Source of n: The Sample Size
The sample size is designated as n and the total population size as N. In this context, size means number of elements or units of analysis. Elements may be persons but they could be employees, households, farms, schools, or any other unit. For example, the total population for a study of the value of a city's houses may be the total number of existing houses N. A sample would be a smaller number n of houses, a subset of the total.
A frequent source cited as authoritative for computing the required sample size for SRS in which a sample mean is used as an estimate of the population mean is William G. Cochran, Sampling Techniques 78 (3d ed. 1977). The formula in the textbook simplifies to n = t2S2/d2, where t is the value 1.96 of the t-distribution at the 95% level, S2 is the population variance, and d is the error tolerance.

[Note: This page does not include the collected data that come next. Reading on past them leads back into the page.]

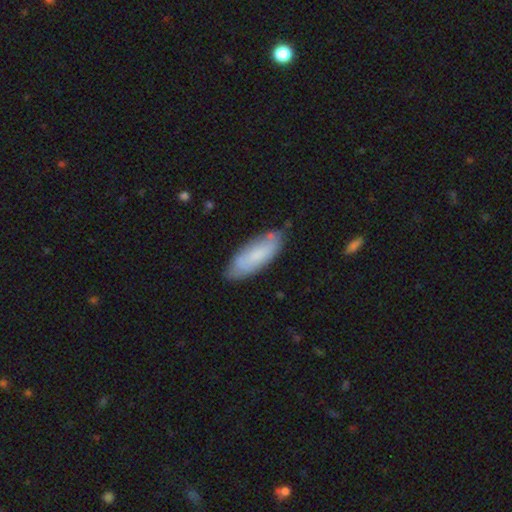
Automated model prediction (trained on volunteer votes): smooth 74%, featured or disk 20%, star or artifact 6%. Down the decision tree: how rounded — in between (70%); merging — none (74%).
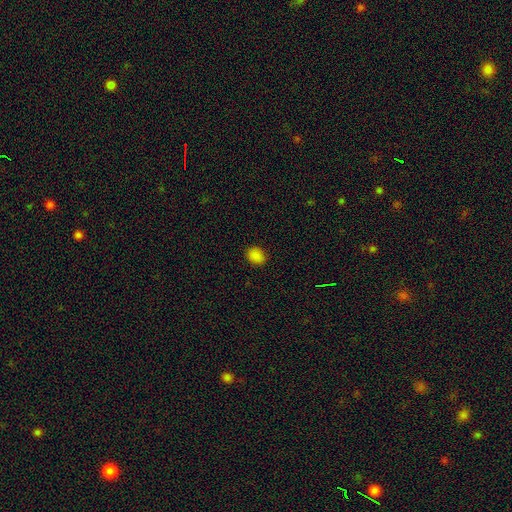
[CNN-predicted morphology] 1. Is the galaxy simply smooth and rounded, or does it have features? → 84% smooth, 13% star or artifact, 3% featured or disk.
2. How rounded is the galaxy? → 50% in between, 49% round, 1% cigar-shaped.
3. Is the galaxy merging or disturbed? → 88% none, 8% minor disturbance, 2% major disturbance, 1% merger.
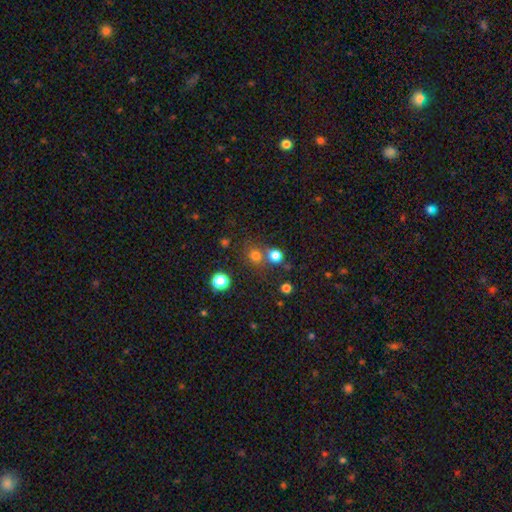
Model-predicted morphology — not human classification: A smooth galaxy with no disk features (72%) that is round (84%). Merging: none (59%).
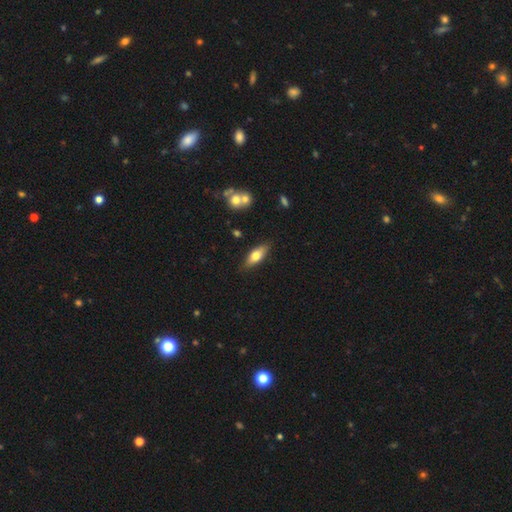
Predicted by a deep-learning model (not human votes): A smooth galaxy with no disk features (65%) that is in between round and cigar-shaped (69%).

Vote fractions:
- Smooth or featured? smooth: 65% / featured or disk: 29% / star or artifact: 6%
- How rounded? in between: 69% / cigar-shaped: 28% / round: 3%
- Merging? none: 83% / minor disturbance: 12% / major disturbance: 3% / merger: 2%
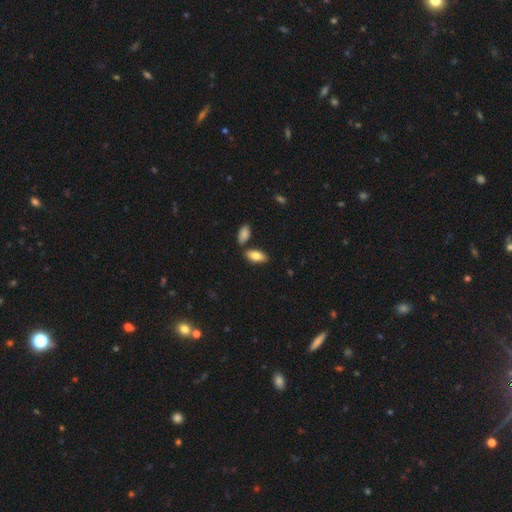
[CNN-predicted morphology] The model was most divided on "merging": none: 76%, merger: 11%, minor disturbance: 11%, major disturbance: 2%. More confident: how rounded — in between (89%); smooth or featured — smooth (81%).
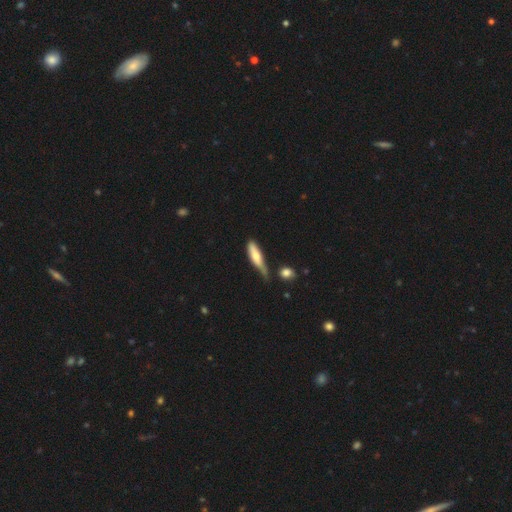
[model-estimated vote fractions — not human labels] Smooth or featured?
  - smooth: 61% *
  - featured or disk: 33%
  - star or artifact: 6%
How rounded?
  - cigar-shaped: 67% *
  - in between: 31%
  - round: 2%
Merging?
  - none: 39% *
  - minor disturbance: 35%
  - merger: 13%
  - major disturbance: 13%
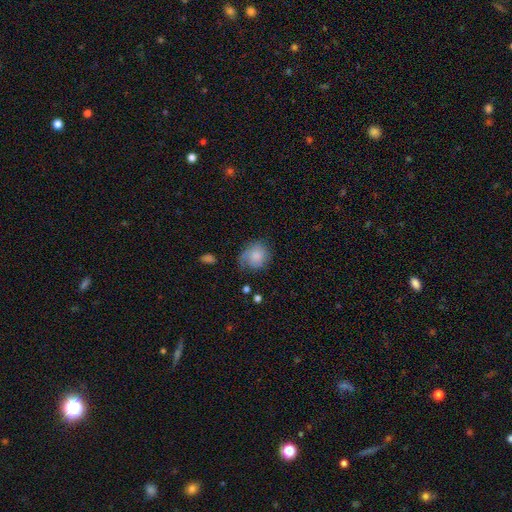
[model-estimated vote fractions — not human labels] smooth-or-featured: smooth: 75% | featured or disk: 18% | star or artifact: 8%
  how-rounded: round: 68% | in between: 31% | cigar-shaped: 1%
  merging: none: 55% | minor disturbance: 30% | major disturbance: 13% | merger: 2%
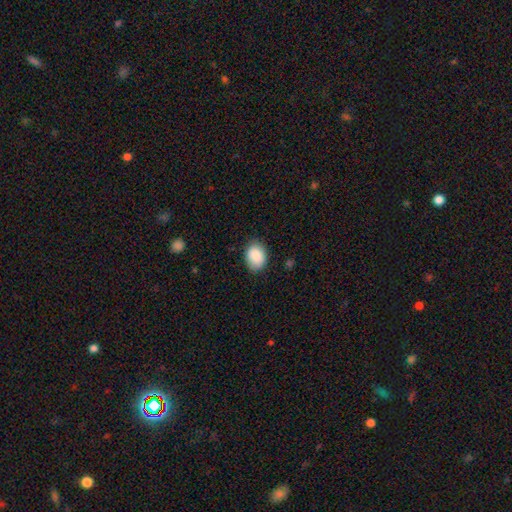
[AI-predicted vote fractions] This is clearly a smooth galaxy (88%). How rounded: likely in between (69%). Merging: clearly none (82%).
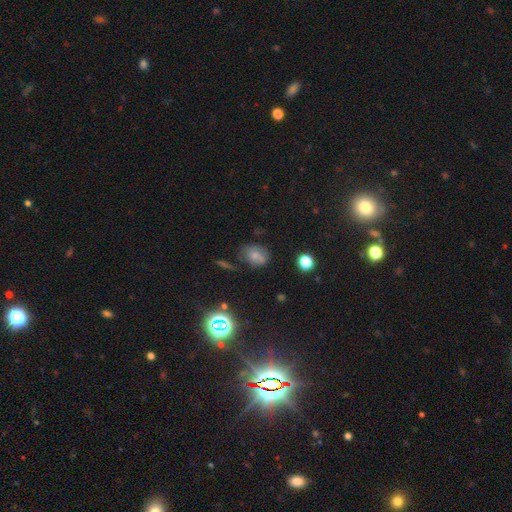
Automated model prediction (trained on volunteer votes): Q: Smooth or featured?
A: smooth (67%); runner-up: star or artifact (18%)
Q: How rounded?
A: in between (53%); runner-up: round (46%)
Q: Merging?
A: none (60%); runner-up: minor disturbance (24%)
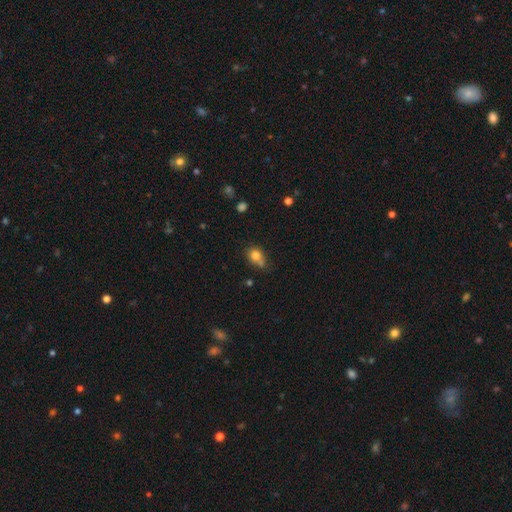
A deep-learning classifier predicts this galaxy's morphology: smooth_or_featured: smooth (p=0.78) [alt: star or artifact p=0.11]
how_rounded: round (p=0.60) [alt: in between p=0.39]
merging: none (p=0.47) [alt: merger p=0.25]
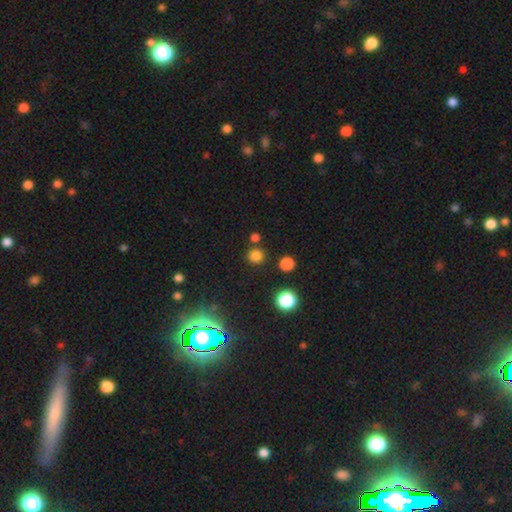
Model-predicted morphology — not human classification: type=smooth (77%); roundness=round (92%); merging=none (81%).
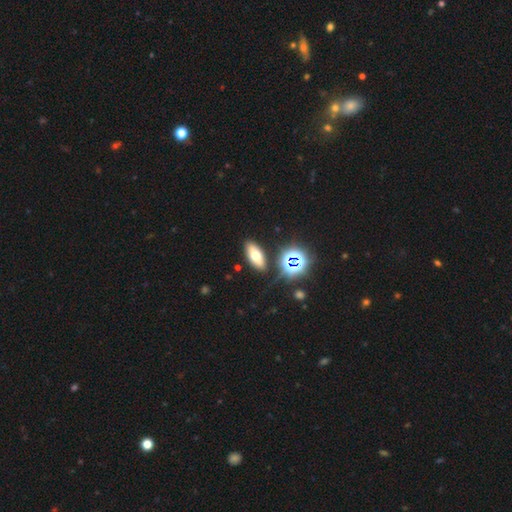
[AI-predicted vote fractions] smooth_or_featured: smooth (p=0.61) [alt: featured or disk p=0.20]
how_rounded: in between (p=0.79) [alt: cigar-shaped p=0.13]
merging: none (p=0.84) [alt: minor disturbance p=0.09]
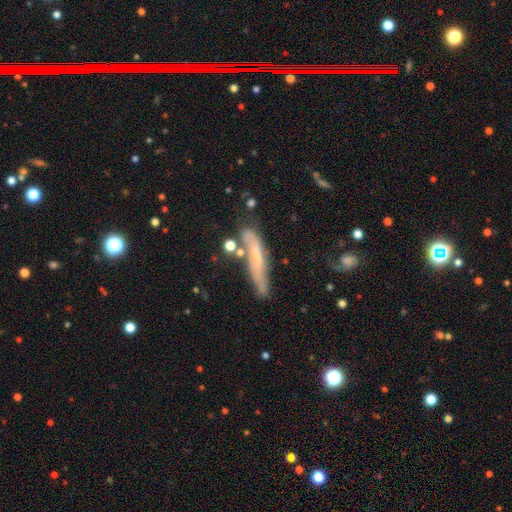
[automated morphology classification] type=featured or disk (47%); merging=none (55%).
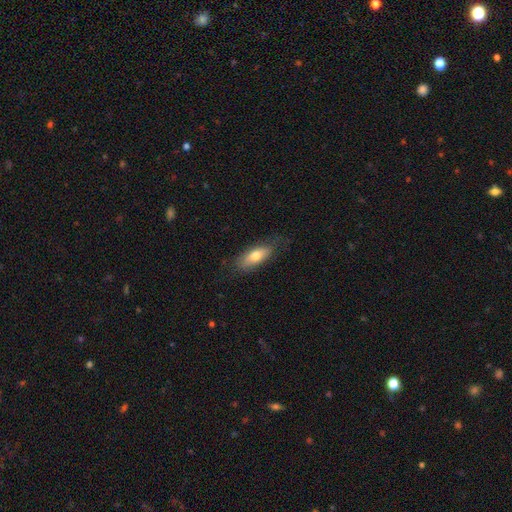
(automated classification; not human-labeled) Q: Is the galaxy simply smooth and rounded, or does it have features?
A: smooth — 70%.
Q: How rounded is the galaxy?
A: in between — 73%.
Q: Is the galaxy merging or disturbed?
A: none — 75%.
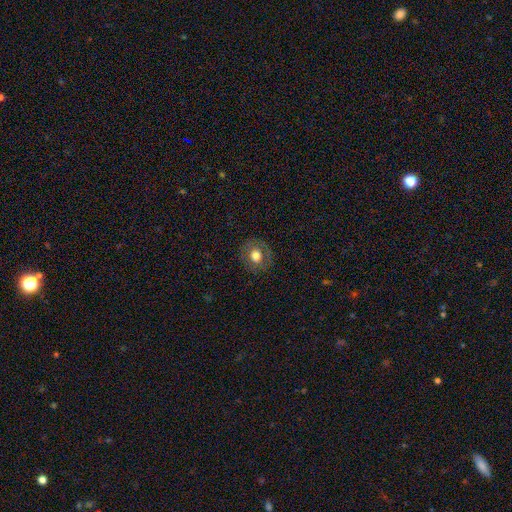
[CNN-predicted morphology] smooth 67%, featured or disk 23%, star or artifact 9%. Down the decision tree: how rounded — round (81%); merging — none (85%).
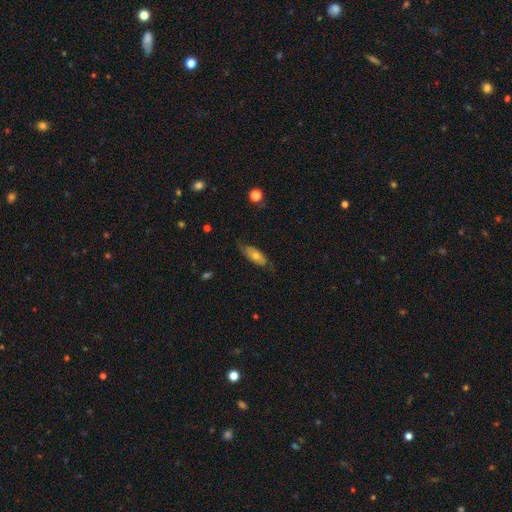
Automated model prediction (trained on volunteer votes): Overall: smooth (51%; featured or disk 41%). How rounded: in between (74%). Merging: none (70%).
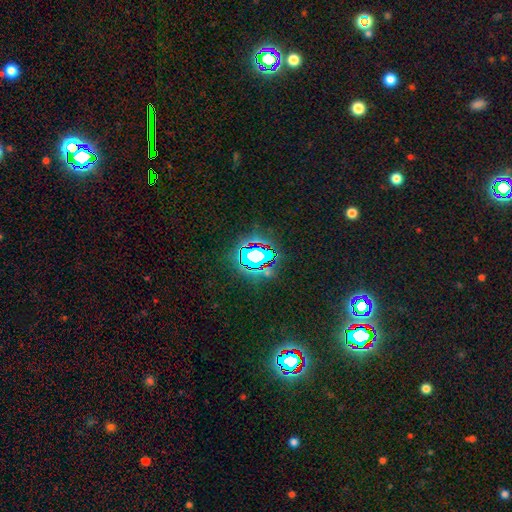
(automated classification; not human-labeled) Morphology: type=star or artifact (65%).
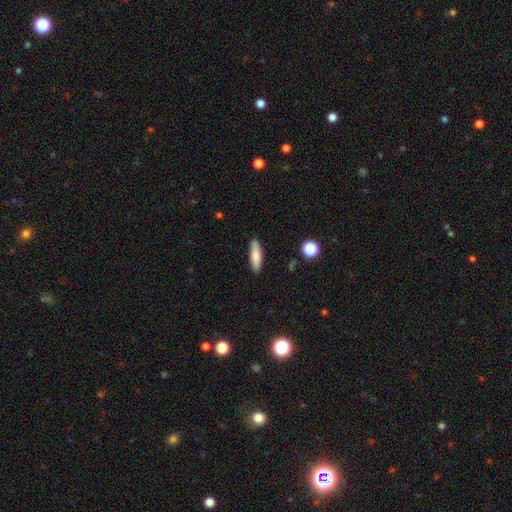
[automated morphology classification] Smooth or featured? Predicted: smooth (p=0.80). How rounded? Predicted: cigar-shaped (p=0.55). Merging? Predicted: none (p=0.86).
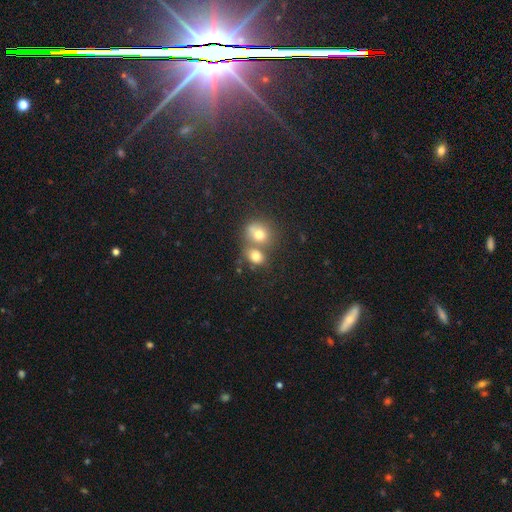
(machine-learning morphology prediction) Smooth or featured: smooth — 75% (featured or disk — 13%)
How rounded: round — 53% (in between — 45%)
Merging: merger — 52% (none — 36%)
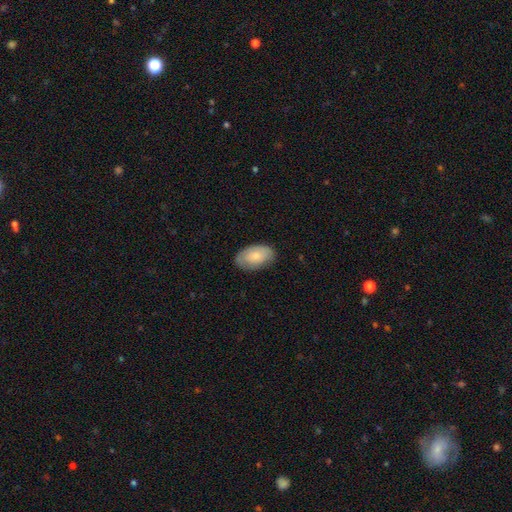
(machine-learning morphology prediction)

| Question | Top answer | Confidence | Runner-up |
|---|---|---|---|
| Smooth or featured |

An example of d in a wage and hour case could be plus or minus one hour in estimating average overtime for a class of employees. As was the case in Bell v. Farmers Insurance Exchange, 9 Cal. Rptr. 3d 544 (Ct. App. 2004), the judge may order the experts to create a sample sufficiently large to enable the estimate of average overtime to be within plus or minus one hour. S2, the population variance, is usually unknown. Obviously if S2 were known, sampling would not be required.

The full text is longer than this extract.